Daher ist auch für unterjährig schon verkaufte Produkte keine Hinzurechnung vorzunehmen – abweichend von der bisherigen Verwaltungsauffassung. Ein weiteres Revisionsverfahren ist noch beim IV. Senat (IV R 31/18) anhängig.
Hintergrund
Zur Berechnung der Gewerbesteuer sind Zins‑, Miet‑, Pacht- und Lizenzaufwendungen in unterschiedlicher Höhe dem Gewinn hinzurechnen. Dies führt dazu, dass die Gewerbesteuer an eine Bemessungsgrundlage anknüpft, die höher als der tatsächliche Gewinn ist, und auch Unternehmen Gewerbesteuer zahlen müssen, die Verluste erwirtschaften.
Hinzuzurechnen sind nach dem Gesetzeswortlaut jedoch nur diejenigen Aufwendungen, die bei der Ermittlung des Gewinns „abgesetzt“ worden sind. Dies ist dann nicht der Fall, wenn Beträge am Jahresende als Umlauf- oder Anlagevermögen aktiviert werden (z. B. als unfertige Bauleistungen, weil Kosten für ein gemietetes Baugerät auf eine am Jahresende noch nicht abgeschlossene Baustelle entfielen).
Strittig war, ob dies auch dann gilt, wenn derartige Kosten tatsächlich nicht zu aktivieren waren, weil die damit hergestellten Produkte zum Jahresende bereits verkauft und daher nicht mehr in der Bilanz auszuweisen waren. Die Finanzverwaltung hatte auch in diesen Fällen eine Hinzurechnung gefordert, wir hatten frühzeitig die gegenteilige Auffassung vertreten (Haupt, DStR 2008, 1814). Der BFH ist mit diesem Urteil zwar erst 12 Jahre später, dafür aber vollumfänglich unserer Rechtauffassung gefolgt.
Praxishinweis
Sofern der IV. Senat des BFH in dem noch anhängigen Verfahren IV R 31/18 nicht konträr zum III. Senat entscheiden wird, wären Miet‑, Finanzierungs- und Lizenzaufwendungen nicht mehr für gewerbesteuerliche Zwecke hinzuzurechnen, wenn diese Bestandteil der Herstellungskosten sind.
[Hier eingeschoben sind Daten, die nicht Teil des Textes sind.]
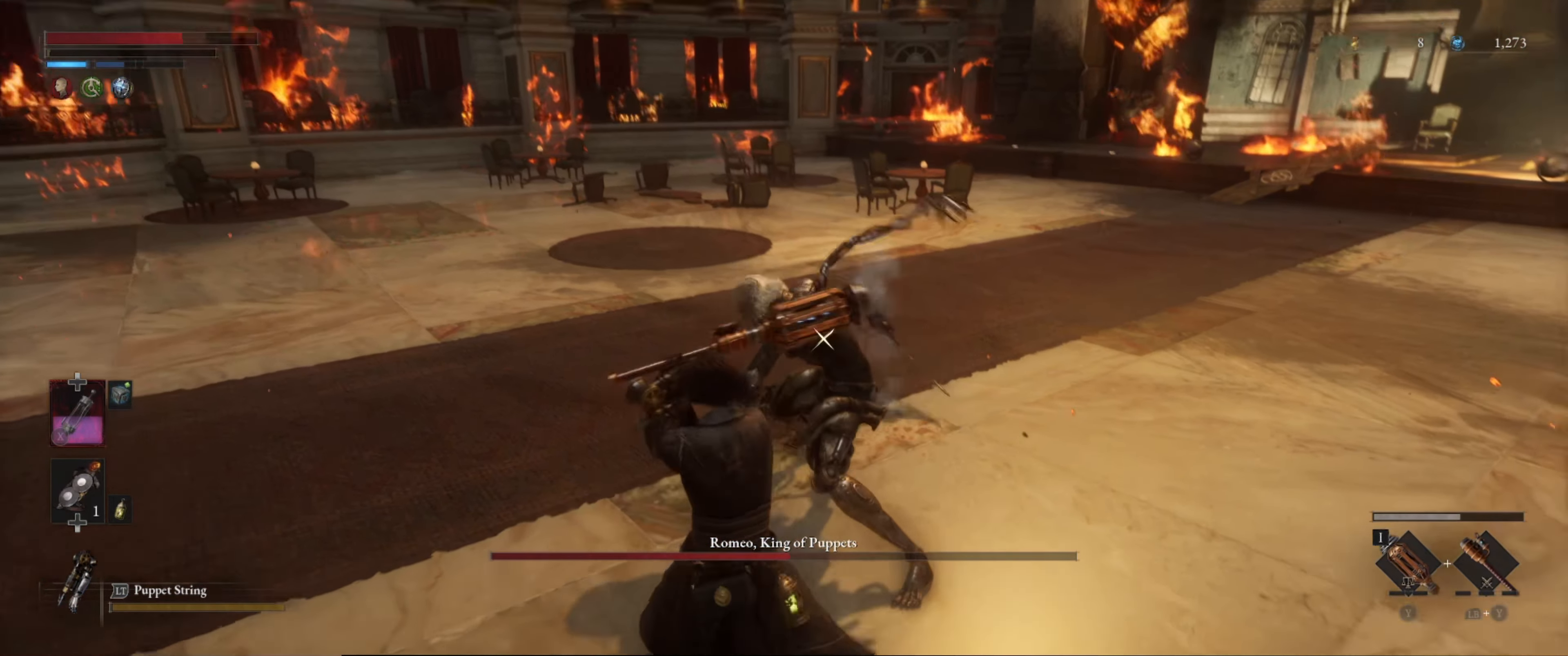
{"buttons": [], "left_stick": "center", "right_stick": "center", "events": [[216, "L1", "up"], [266, "R1", "down"], [266, "left_stick", "up-left"], [350, "R1", "up"], [383, "left_stick", "center"]]}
Dies gilt gleichermaßen für Herstellungskosten von Anlage- und Umlaufvermögen und unabhängig davon, ob sich die betreffenden Wirtschaftsgüter am Bilanzstichtag noch im Betriebsvermögen befinden. Die unterjährige Umqualifizierung der Mietzinsen in Herstellungskosten schließt eine gewerbesteuerliche Einordnung als Miet- und Pachtzinsen dauerhaft aus. Herstellungskosten können auch bei Dienstleistungsbetrieben vorliegen, die Dienstleistungen „produzieren“ (Haupt, DStR 2019, 713 – z. B. für Beratungsleistungen, Vermittlungs- bzw. Kontaktleistung). Damit könnten sich insbesondere für Unternehmen mit gemieteten Produktionsgebäuden und Maschinen (auch Leasing oder Sale-and-lease-back) signifikante Reduzierungen bei der Gewerbesteuer ergeben. Da dies in allen noch verfahrensrechtlich offenen Fällen gilt, sollte in den noch änderbaren Jahren geprüft werden, ob Änderungsanträge zu den Steuerveranlagungen gestellt werden. Für künftige Jahre ist dies bei den Steuererklärungen zu beachten. Wir empfehlen, auch für die Buchhaltung zu prüfen, ob hinzurechnungspflichtige und ‑freie Kostenbestandteile neu zu strukturieren sind.